ACTIVITY:
Please reproduce the lines below word for word, leaving out the pictures.

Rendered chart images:
··········

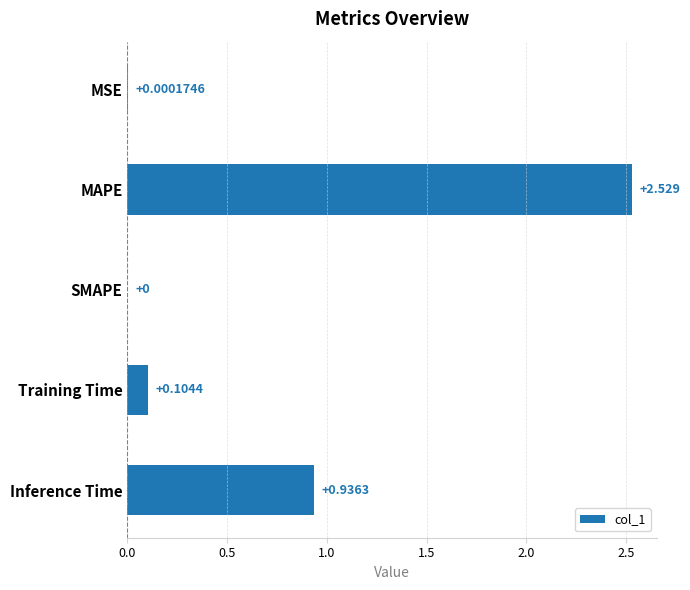

At which label is the value closest to 1?

Inference Time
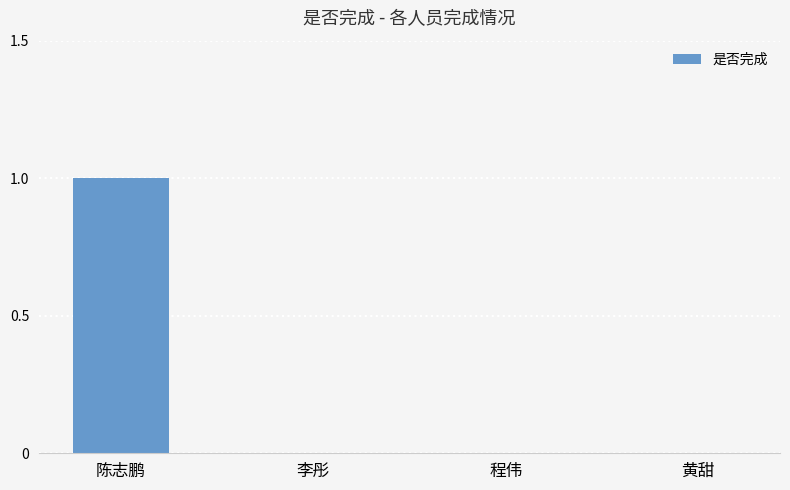

What is the maximum value shown in the chart?

1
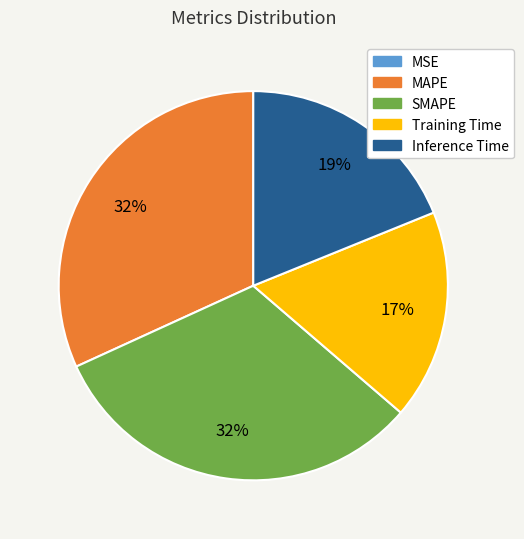

Does any single category account for the majority?

No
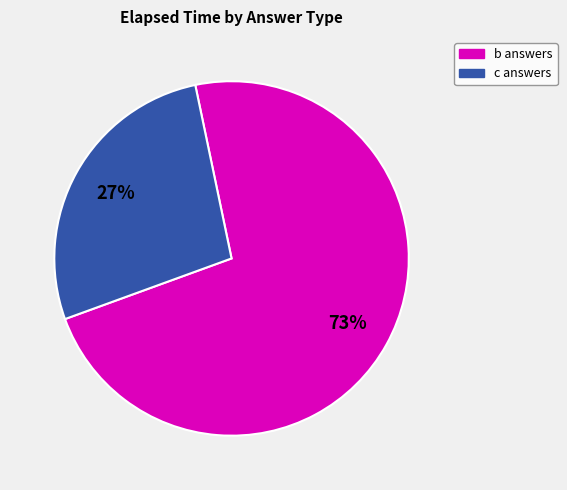

To the nearest percent, what is the average slice percentage?

50%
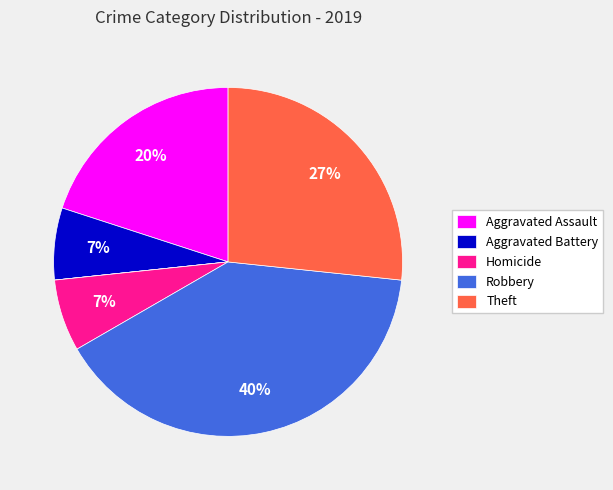

Does any single category account for the majority?

No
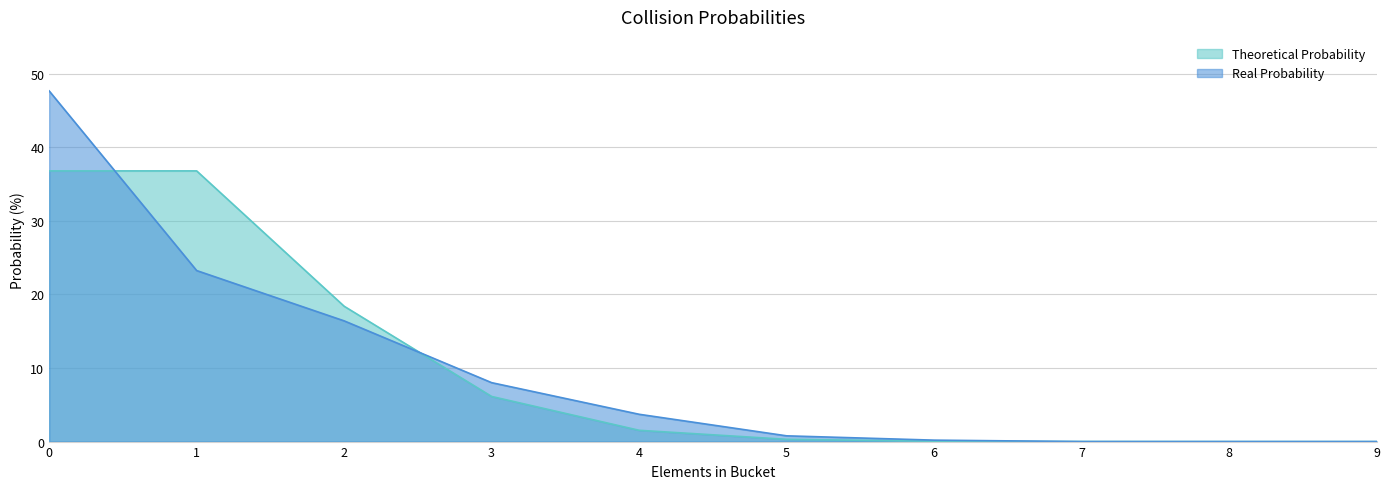

Rank the categories by Real Probability value from highest to lowest.

0, 1, 2, 3, 4, 5, 6, 7, 8, 9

··········

ANSWER SECTION:
At which label is the value closest to 1?

Inference Time

What is the maximum value shown in the chart?

1

Does any single category account for the majority?

No

To the nearest percent, what is the average slice percentage?

50%

Does any single category account for the majority?

No

Rank the categories by Real Probability value from highest to lowest.

0, 1, 2, 3, 4, 5, 6, 7, 8, 9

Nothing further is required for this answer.